Вопросы вины или невиновности заключенных продолжали время от времени тревожить меня. Лишь очень немногие когда-либо заявляли о своей полной невиновности, и в некоторых случаях их протесты трудно было воспринимать всерьез, поскольку еще при поступлении к нам в тюрьму у них за плечами был длинный список уголовных обвинений, признанных судом справедливыми, причем они сами признавали, что все это сделали. Они утверждали, что не совершали только вот это преступление — то, за которое их посадили в этот раз.
— Вот этого я не делал, — возмущенно твердил мне один. — Судебная ошибка, вот это что такое. Судебная ошибка.
В ответ я сослался на длинный перечень предыдущих дел, где суд счел его виновным, и он признал, что во всех этих случаях действительно виновен.
— Я ни разу тогда не отпирался, — пояснил он. — Да, это я провернул. Если б я и это дело провернул, я бы тоже не отпирался, но тут-то я ни при чем. Тут судебная ошибка, вот что это такое. Полиция на меня это дело повесила.
Опять же, его возмущение казалось мне довольно искренним, к тому же я не сомневался, что полиция иногда занимается фабрикацией доказательств, чтобы убедить суд признать человека виновным. В конце концов, полицейские тоже люди.

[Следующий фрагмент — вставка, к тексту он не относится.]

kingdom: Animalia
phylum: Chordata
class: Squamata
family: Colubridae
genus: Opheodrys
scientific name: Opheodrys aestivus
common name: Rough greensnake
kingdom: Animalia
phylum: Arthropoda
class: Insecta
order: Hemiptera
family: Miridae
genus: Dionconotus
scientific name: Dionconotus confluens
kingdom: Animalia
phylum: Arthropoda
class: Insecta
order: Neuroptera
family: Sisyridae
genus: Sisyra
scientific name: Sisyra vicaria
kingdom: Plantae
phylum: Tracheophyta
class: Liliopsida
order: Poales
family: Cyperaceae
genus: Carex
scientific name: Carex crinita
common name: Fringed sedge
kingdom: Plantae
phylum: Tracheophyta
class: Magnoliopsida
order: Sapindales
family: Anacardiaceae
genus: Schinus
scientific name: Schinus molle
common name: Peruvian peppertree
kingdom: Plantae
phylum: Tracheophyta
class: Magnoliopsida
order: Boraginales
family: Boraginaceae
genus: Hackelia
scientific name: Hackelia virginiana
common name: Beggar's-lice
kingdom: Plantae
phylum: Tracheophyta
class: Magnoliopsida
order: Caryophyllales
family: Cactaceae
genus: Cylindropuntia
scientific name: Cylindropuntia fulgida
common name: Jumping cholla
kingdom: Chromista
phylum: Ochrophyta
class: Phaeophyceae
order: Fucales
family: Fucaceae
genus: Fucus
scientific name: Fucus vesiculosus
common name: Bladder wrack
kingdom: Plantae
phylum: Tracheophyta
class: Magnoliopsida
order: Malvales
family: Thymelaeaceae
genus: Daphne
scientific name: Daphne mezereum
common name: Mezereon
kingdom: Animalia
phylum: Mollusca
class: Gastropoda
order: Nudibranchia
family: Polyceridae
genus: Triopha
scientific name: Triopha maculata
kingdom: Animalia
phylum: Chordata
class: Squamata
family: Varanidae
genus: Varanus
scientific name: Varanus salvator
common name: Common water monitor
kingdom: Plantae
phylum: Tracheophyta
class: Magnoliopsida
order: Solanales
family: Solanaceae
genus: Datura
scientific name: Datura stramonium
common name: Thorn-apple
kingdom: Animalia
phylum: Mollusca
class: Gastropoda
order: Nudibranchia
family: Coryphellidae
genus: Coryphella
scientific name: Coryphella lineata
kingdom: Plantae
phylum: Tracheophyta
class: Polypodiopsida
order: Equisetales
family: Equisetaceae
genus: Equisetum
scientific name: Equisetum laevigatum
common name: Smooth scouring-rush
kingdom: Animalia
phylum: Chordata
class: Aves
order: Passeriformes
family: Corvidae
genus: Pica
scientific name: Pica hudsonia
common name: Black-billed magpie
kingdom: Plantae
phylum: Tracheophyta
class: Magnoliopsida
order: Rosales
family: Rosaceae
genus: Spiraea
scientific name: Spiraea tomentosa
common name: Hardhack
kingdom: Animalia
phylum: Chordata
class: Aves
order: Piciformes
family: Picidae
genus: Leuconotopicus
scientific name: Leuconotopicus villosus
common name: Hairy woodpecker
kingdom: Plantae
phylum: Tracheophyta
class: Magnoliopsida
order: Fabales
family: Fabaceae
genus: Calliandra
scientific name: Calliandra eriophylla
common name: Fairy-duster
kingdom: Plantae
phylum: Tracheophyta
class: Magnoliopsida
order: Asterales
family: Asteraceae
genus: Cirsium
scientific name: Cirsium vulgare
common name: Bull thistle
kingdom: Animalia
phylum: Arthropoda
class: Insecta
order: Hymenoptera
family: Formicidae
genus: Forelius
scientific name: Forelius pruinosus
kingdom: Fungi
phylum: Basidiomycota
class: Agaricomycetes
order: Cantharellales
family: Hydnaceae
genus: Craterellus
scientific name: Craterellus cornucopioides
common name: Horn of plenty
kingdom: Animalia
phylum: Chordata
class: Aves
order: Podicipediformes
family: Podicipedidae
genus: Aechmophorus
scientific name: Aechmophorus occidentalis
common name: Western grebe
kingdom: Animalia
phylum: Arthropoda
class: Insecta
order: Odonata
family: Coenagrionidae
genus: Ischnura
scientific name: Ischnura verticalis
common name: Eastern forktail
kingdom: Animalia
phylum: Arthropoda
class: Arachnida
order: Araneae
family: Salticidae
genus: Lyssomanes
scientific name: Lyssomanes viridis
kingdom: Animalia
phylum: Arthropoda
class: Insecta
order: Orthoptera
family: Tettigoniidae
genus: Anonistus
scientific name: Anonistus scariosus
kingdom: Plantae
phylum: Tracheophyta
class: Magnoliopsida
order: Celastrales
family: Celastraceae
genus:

— А бывало, чтобы вы совершили какое-то преступление, но вас в связи с ним не поймали? — спросил я.
Лицо заключенного расплылось в улыбке: он явно вспоминал эти счастливые случаи (которых, как выяснилось, у него в жизни было множество).
— Да, — ответил он.
— Ив этих случаях, значит, не было никакой ошибки правосудия?
Он промолчал.
— Попробуйте представить себе, что ваш нынешний срок — наказание за эти случаи, — предложил я.
Конечно же, в этом своем рассуждении я не совсем добросовестно объединил (или попросту смешал) правосудие в строго юридическом смысле и, так сказать, в более платоновском. Может, он и распознал тут логическую несообразность; так или иначе, возражать мне он не стал.
Как и у многих заключенных, у него было какое-то детское отношение к государству: словно оно является (или должно являться) неким всеведущим и всемогущим отцом. И его шокировало, когда он обнаруживал, что этот родитель имеет слабости и недостатки. Он возмущался малейшими трещинами в свидетельствах полицейских против него (например, если речь шла о точном времени, когда что-то произошло), даже если это не влияло на приговор и никак не отражало их (и его) вину или невиновность. В его глазах такого рода недочеты полностью снимали с него вину за все его деяния. Он считал себя невиновным — поскольку другие виновны.
Я часто спрашивал арестантов, находившихся в предварительном заключении, намерены они признать себя виновными или нет. Обычно они отвечали: «Тут кой от чего зависит».
— От того, совершили вы это или нет?
— От того, что мой бриф (барристер, ведущий защиту) посоветует.
Вина или невиновность при этом почти не учитывались: вопрос был лишь в том, существует ли реальный шанс на оправдание.